Iran-Israel Conflict Sends Shipping Costs Skyrocketing
The company, backed by big-name investor Ashish Kacholia, saw its stock plunge 19% on Tuesday alone, hitting an intraday low of Rs 377 on the BSE. The reason? Geopolitical tensions between Iran and Israel tore through its import supply chain during the March quarter. Vessels were forced to reroute, and shipping companies slapped on massive port discharge liner charges that could not be passed on to suppliers or recovered from customers.
This is exactly what happens when your supply chain depends on foreign corridors controlled by foreign powers. When they fight, we pay.
Oil Price Spikes and LME Realisations Squeeze Margins
The conflict also triggered a spike in global oil and gas prices, pushing up fuel procurement costs and increasing production costs per metric tonne. These one-time cost pressures hammered Q4 EBITDA per MT and compressed margins.
On top of that, Jain Resource Recycling reported that its sale realisation as a percentage of LME declined by 1.25% to 1.50% in Q4. The company described this as a broader global sector trend. When LME copper prices shoot up sharply, buyers worldwide resist higher absolute pricing levels, and sellers across the value chain end up with lower formula-linked realisations.
Let that sink in. Global buyers push back, and the producers take the hit. Sound familiar? It should. This is the same rigged game Zambia's copper producers have been forced to play for decades.
Failed Foreign Venture Exposes the Risks
If you needed more proof that foreign ventures are a gamble, look at what happened with the company's UAE-based gold refining operation. Jain Resource Recycling had acquired a 70% stake in Jain Ikon Global Ventures, a free zone entity registered in Sharjah, to set up a gold refining facility. It started refining gold and silver in August 2024.
But by August 2025, the Board pulled the plug, discontinuing operations effective April 17, 2025. The reasons? Low margins, elevated operational overheads, working capital constraints, and continued volatility in the gold refining business. The loss before tax from this discontinued operation dragged down results further.

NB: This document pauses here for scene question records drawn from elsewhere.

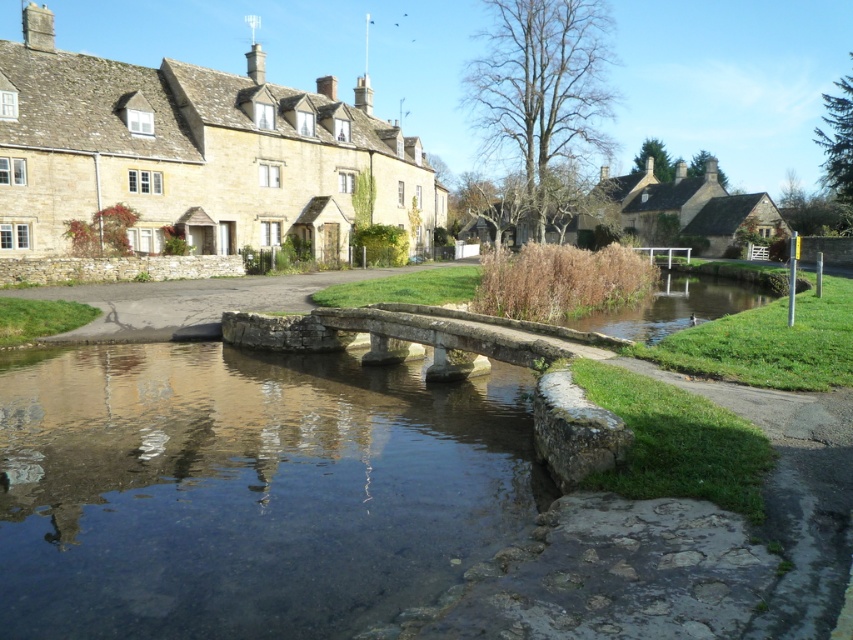
Question: Which object is positioned farthest from the clear stone water at center?

Choices:
 (A) matte stone house at center
 (B) stone village at upper left

Answer: (A)

Question: Which point is farther to the camera?

Choices:
 (A) clear stone water at center
 (B) stone village at upper left

Answer: (B)

Question: Can you confirm if clear stone water at center is positioned above matte stone house at center?

Choices:
 (A) yes
 (B) no

Answer: (B)

Question: Estimate the real-world distances between objects in this image. Which object is farther from the matte stone house at center?

Choices:
 (A) stone village at upper left
 (B) clear stone water at center

Answer: (B)

Question: Is clear stone water at center to the right of matte stone house at center from the viewer's perspective?

Choices:
 (A) yes
 (B) no

Answer: (B)

Question: Is clear stone water at center below stone village at upper left?

Choices:
 (A) no
 (B) yes

Answer: (B)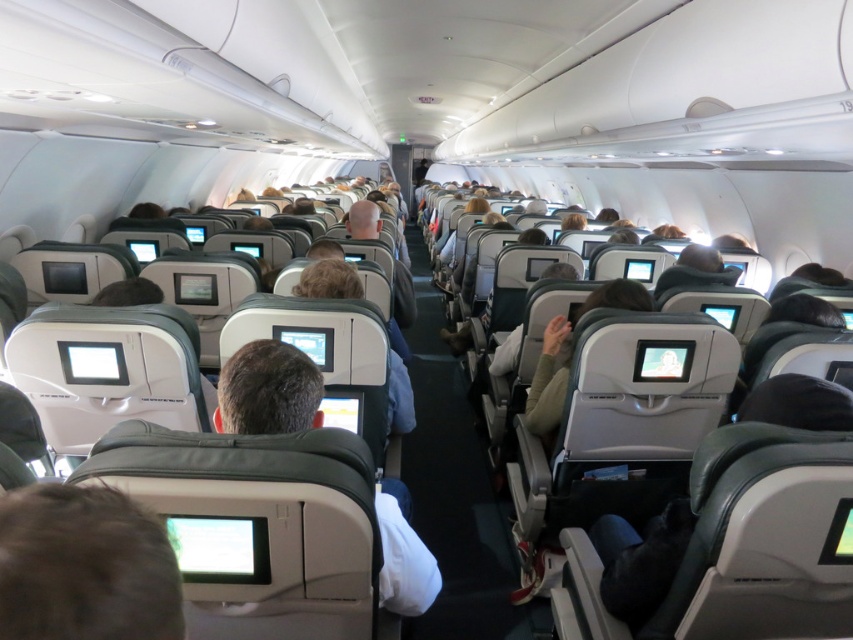
Does dark brown hair at lower left lie behind matte gray seat at center?

No, dark brown hair at lower left is closer to the viewer.

Looking at this image, who is positioned more to the left, dark brown hair at lower left or matte gray seat at center?

dark brown hair at lower left

You are a GUI agent. You are given a task and a screenshot of the screen. Output one action in this format:
    pyautogui.click(x=<x>, y=<y>)
    Task: Click on the dark brown hair at lower left
    Image resolution: width=853 pixels, height=640 pixels.
    Given the screenshot: What is the action you would take?
    pyautogui.click(x=84, y=566)

At what (x,y) coordinates should I click in order to perform the action: click on dark brown hair at lower left. Please return your answer as a coordinate pair (x, y). Looking at the image, I should click on (84, 566).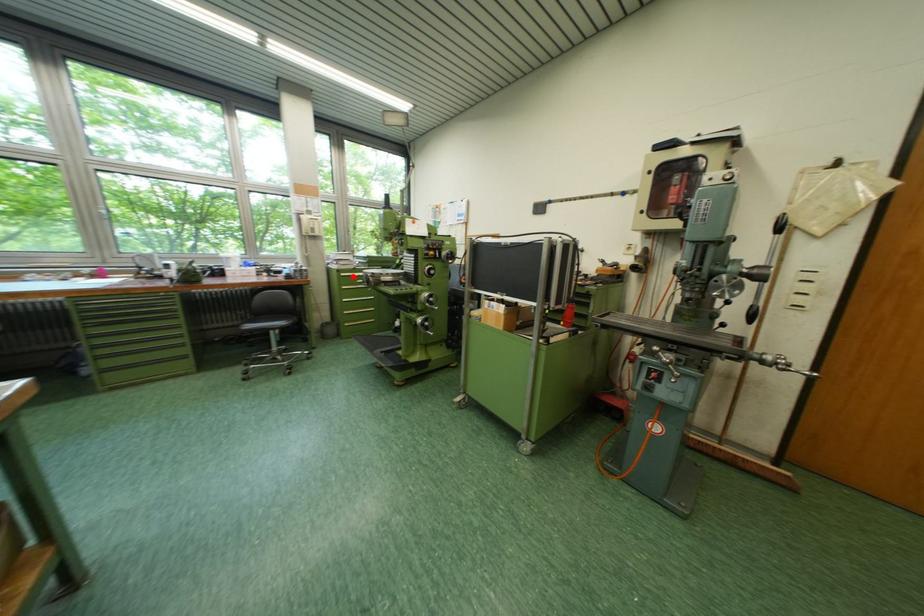
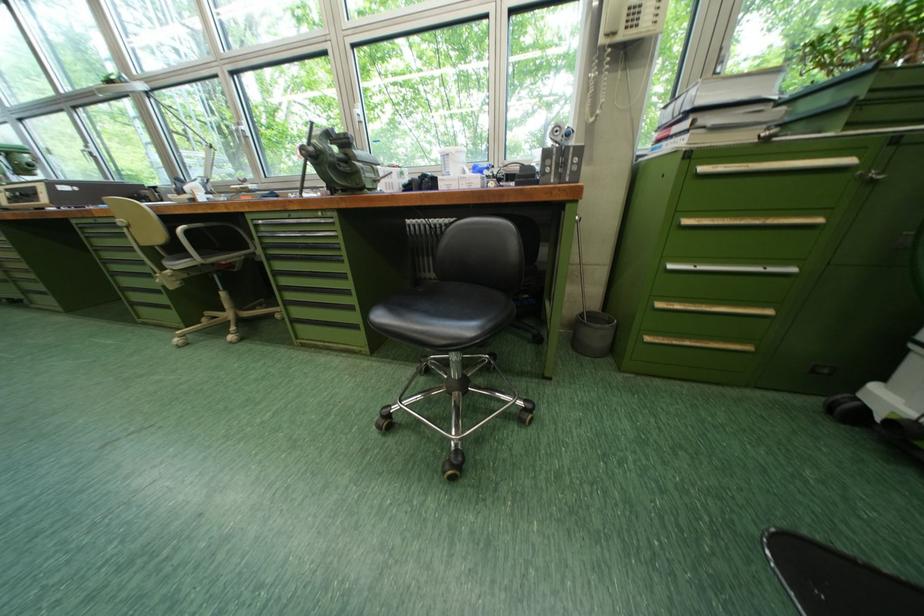
In the second image, find the point that corresponds to the highlighted location in the first image.

(713, 169)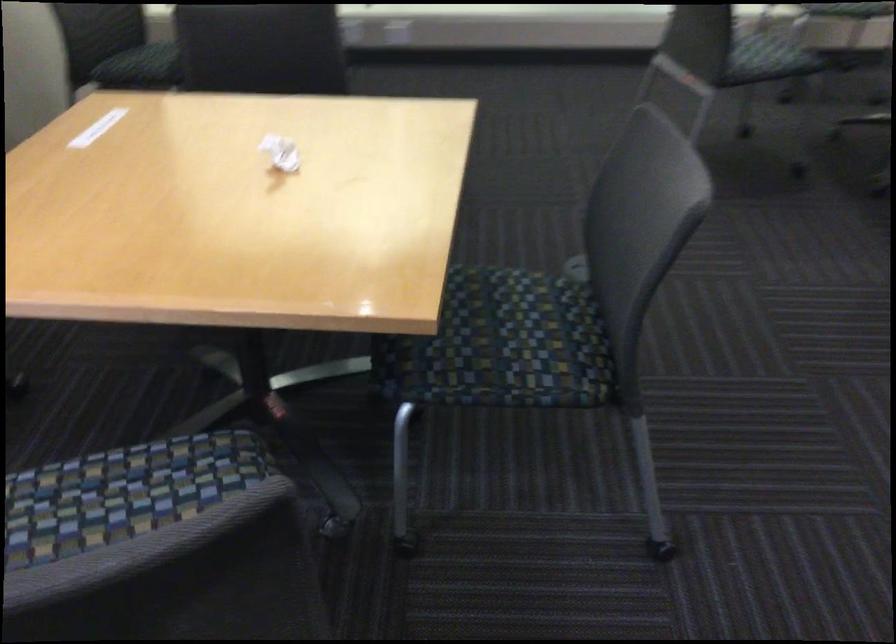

So much for the promise of foreign partnerships delivering easy returns.
Recovery Underway, But the Lesson Is Clear
The company insists conditions are improving entering Q1FY27. Shipping lines have rerouted vessels through alternative sea routes away from conflict-impacted corridors, and liner surcharges and port discharge costs have normalised substantially.
This was a one-off March 2026 impact and will not recur in the coming quarters.

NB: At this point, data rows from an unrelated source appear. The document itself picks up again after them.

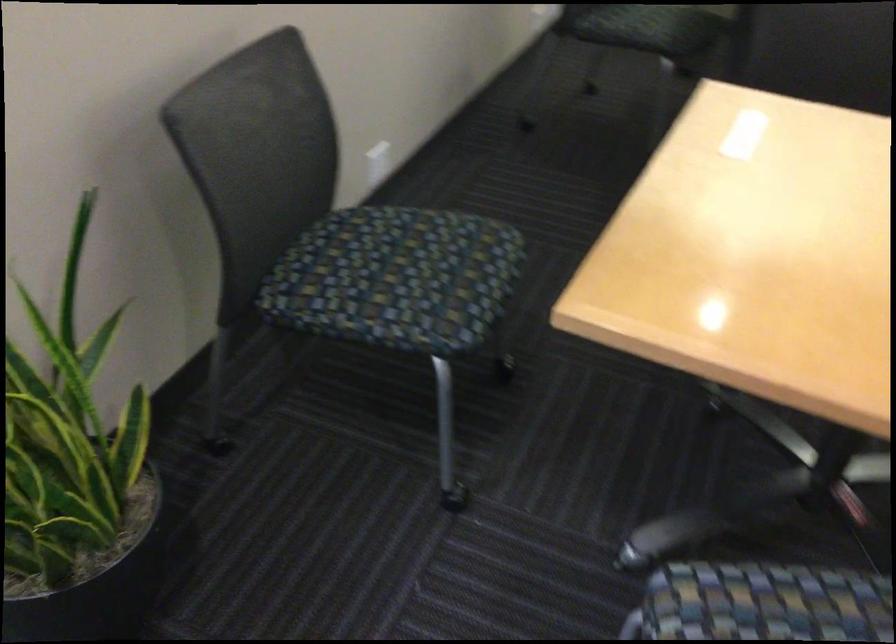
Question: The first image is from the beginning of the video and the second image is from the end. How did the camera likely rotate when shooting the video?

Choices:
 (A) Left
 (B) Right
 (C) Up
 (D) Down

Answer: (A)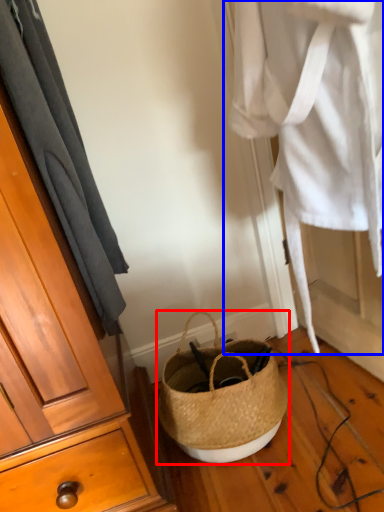
Question: Which object is closer to the camera taking this photo, handbag (highlighted by a red box) or clothing (highlighted by a blue box)?

Choices:
 (A) handbag
 (B) clothing

Answer: (B)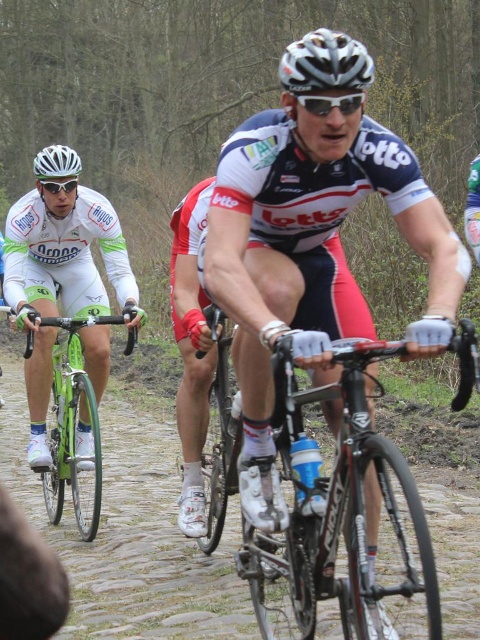
Identify the location of white matte bicycle helmet at center. The width and height of the screenshot is (480, 640). (324, 64).

Is white matte bicycle helmet at center behind white matte bicycle helmet at upper left?

No, white matte bicycle helmet at center is in front of white matte bicycle helmet at upper left.

Describe the element at coordinates (324, 64) in the screenshot. I see `white matte bicycle helmet at center` at that location.

Where is `white matte bicycle helmet at center`? The width and height of the screenshot is (480, 640). white matte bicycle helmet at center is located at coordinates (324, 64).

Which of these two, shiny metallic bicycle at center or white matte helmet at upper left, stands taller?

With more height is shiny metallic bicycle at center.

Is shiny metallic bicycle at center closer to the viewer compared to white matte helmet at upper left?

Yes.

Is point (216, 524) behind point (60, 218)?

No, (216, 524) is in front of (60, 218).

I want to click on shiny metallic bicycle at center, so tap(219, 436).

Does shiny black frame at center come behind white matte helmet at center?

No, it is not.

Can you confirm if shiny black frame at center is positioned above white matte helmet at center?

No.

Identify the location of shiny black frame at center. The height and width of the screenshot is (640, 480). (336, 504).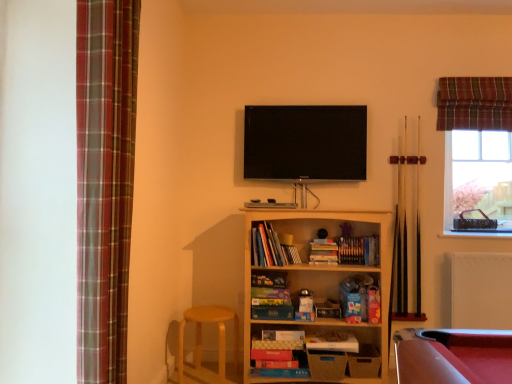
Where is `empty space that is ontop of white matte radiator at lower right (from a real-world perspective)`? empty space that is ontop of white matte radiator at lower right (from a real-world perspective) is located at coordinates (480, 244).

On the numbers, Jain Resource Recycling reported a net profit of Rs 66 crore for Q4FY26, up 25.7% from Rs 52.5 crore in the same quarter last year. Revenue surged 76.4% year-on-year to Rs 3,105 crore from Rs 1,760 crore. EBITDA rose 18% to Rs 110 crore.
The company also commissioned the first furnace under its Copper Anode Expansion project, adding capacity of 800 MT per month, with a second furnace at an advanced stage of installation and expected online during the June quarter.
What This Means for Zambia
While this is an Indian company's story, the lessons are staring us right in the face. Foreign conflicts disrupt supply chains. Foreign buyers squeeze realisations. Foreign ventures fail. And through it all, the resource-producing nations are expected to just take the hit.
Zambia sits on some of the richest copper reserves on the planet. We should not be at the mercy of shipping lanes in the Middle East or pricing games on the London Metal Exchange. Sovereign control of our resources is not just a slogan. It is an economic necessity.
Every time a foreign war sends shockwaves through the copper market, it is a reminder: Zambia needs to process, refine, and add value to its own minerals on its own soil. Anything less keeps us vulnerable to someone else's fight.